Aim of the exercise: Every record must appear in your reply exactly as written.

========================================

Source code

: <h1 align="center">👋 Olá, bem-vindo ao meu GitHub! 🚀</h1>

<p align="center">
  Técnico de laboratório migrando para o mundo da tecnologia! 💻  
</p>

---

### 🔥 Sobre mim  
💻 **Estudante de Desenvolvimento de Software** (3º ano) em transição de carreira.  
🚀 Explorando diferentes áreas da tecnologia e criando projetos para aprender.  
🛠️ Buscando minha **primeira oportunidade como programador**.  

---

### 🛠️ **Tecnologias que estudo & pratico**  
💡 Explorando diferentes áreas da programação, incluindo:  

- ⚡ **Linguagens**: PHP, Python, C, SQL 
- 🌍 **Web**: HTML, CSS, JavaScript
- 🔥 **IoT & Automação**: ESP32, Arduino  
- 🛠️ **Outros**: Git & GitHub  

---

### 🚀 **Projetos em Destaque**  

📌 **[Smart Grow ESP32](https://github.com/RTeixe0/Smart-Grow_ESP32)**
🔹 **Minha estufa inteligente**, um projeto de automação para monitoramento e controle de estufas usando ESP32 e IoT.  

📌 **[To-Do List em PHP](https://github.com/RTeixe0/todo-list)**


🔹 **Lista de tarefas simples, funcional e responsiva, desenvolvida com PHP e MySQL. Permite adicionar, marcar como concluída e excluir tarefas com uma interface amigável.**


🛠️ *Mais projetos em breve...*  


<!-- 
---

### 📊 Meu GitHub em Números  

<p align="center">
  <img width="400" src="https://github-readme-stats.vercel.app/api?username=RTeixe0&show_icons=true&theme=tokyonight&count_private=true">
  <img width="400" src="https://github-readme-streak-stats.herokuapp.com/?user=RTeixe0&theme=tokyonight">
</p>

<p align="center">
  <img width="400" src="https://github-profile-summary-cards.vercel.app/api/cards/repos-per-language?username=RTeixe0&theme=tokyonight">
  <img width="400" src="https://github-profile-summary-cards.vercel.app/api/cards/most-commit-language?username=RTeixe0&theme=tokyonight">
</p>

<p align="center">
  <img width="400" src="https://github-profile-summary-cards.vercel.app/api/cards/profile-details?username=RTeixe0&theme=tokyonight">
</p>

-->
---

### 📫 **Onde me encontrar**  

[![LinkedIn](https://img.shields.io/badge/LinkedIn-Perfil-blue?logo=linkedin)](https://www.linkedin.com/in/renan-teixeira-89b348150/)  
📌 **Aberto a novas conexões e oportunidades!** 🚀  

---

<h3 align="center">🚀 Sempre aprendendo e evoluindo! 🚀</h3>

========================================

Response for this exercise:
Source code

: <h1 align="center">👋 Olá, bem-vindo ao meu GitHub! 🚀</h1>

<p align="center">
  Técnico de laboratório migrando para o mundo da tecnologia! 💻  
</p>

---

### 🔥 Sobre mim  
💻 **Estudante de Desenvolvimento de Software** (3º ano) em transição de carreira.  
🚀 Explorando diferentes áreas da tecnologia e criando projetos para aprender.  
🛠️ Buscando minha **primeira oportunidade como programador**.  

---

### 🛠️ **Tecnologias que estudo & pratico**  
💡 Explorando diferentes áreas da programação, incluindo:  

- ⚡ **Linguagens**: PHP, Python, C, SQL 
- 🌍 **Web**: HTML, CSS, JavaScript
- 🔥 **IoT & Automação**: ESP32, Arduino  
- 🛠️ **Outros**: Git & GitHub  

---

### 🚀 **Projetos em Destaque**  

📌 **[Smart Grow ESP32](https://github.com/RTeixe0/Smart-Grow_ESP32)**
🔹 **Minha estufa inteligente**, um projeto de automação para monitoramento e controle de estufas usando ESP32 e IoT.  

📌 **[To-Do List em PHP](https://github.com/RTeixe0/todo-list)**


🔹 **Lista de tarefas simples, funcional e responsiva, desenvolvida com PHP e MySQL. Permite adicionar, marcar como concluída e excluir tarefas com uma interface amigável.**


🛠️ *Mais projetos em breve...*  


<!-- 
---

### 📊 Meu GitHub em Números  

<p align="center">
  <img width="400" src="https://github-readme-stats.vercel.app/api?username=RTeixe0&show_icons=true&theme=tokyonight&count_private=true">
  <img width="400" src="https://github-readme-streak-stats.herokuapp.com/?user=RTeixe0&theme=tokyonight">
</p>

<p align="center">
  <img width="400" src="https://github-profile-summary-cards.vercel.app/api/cards/repos-per-language?username=RTeixe0&theme=tokyonight">
  <img width="400" src="https://github-profile-summary-cards.vercel.app/api/cards/most-commit-language?username=RTeixe0&theme=tokyonight">
</p>

<p align="center">
  <img width="400" src="https://github-profile-summary-cards.vercel.app/api/cards/profile-details?username=RTeixe0&theme=tokyonight">
</p>

-->
---

### 📫 **Onde me encontrar**  

[![LinkedIn](https://img.shields.io/badge/LinkedIn-Perfil-blue?logo=linkedin)](https://www.linkedin.com/in/renan-teixeira-89b348150/)  
📌 **Aberto a novas conexões e oportunidades!** 🚀  

---

<h3 align="center">🚀 Sempre aprendendo e evoluindo! 🚀</h3>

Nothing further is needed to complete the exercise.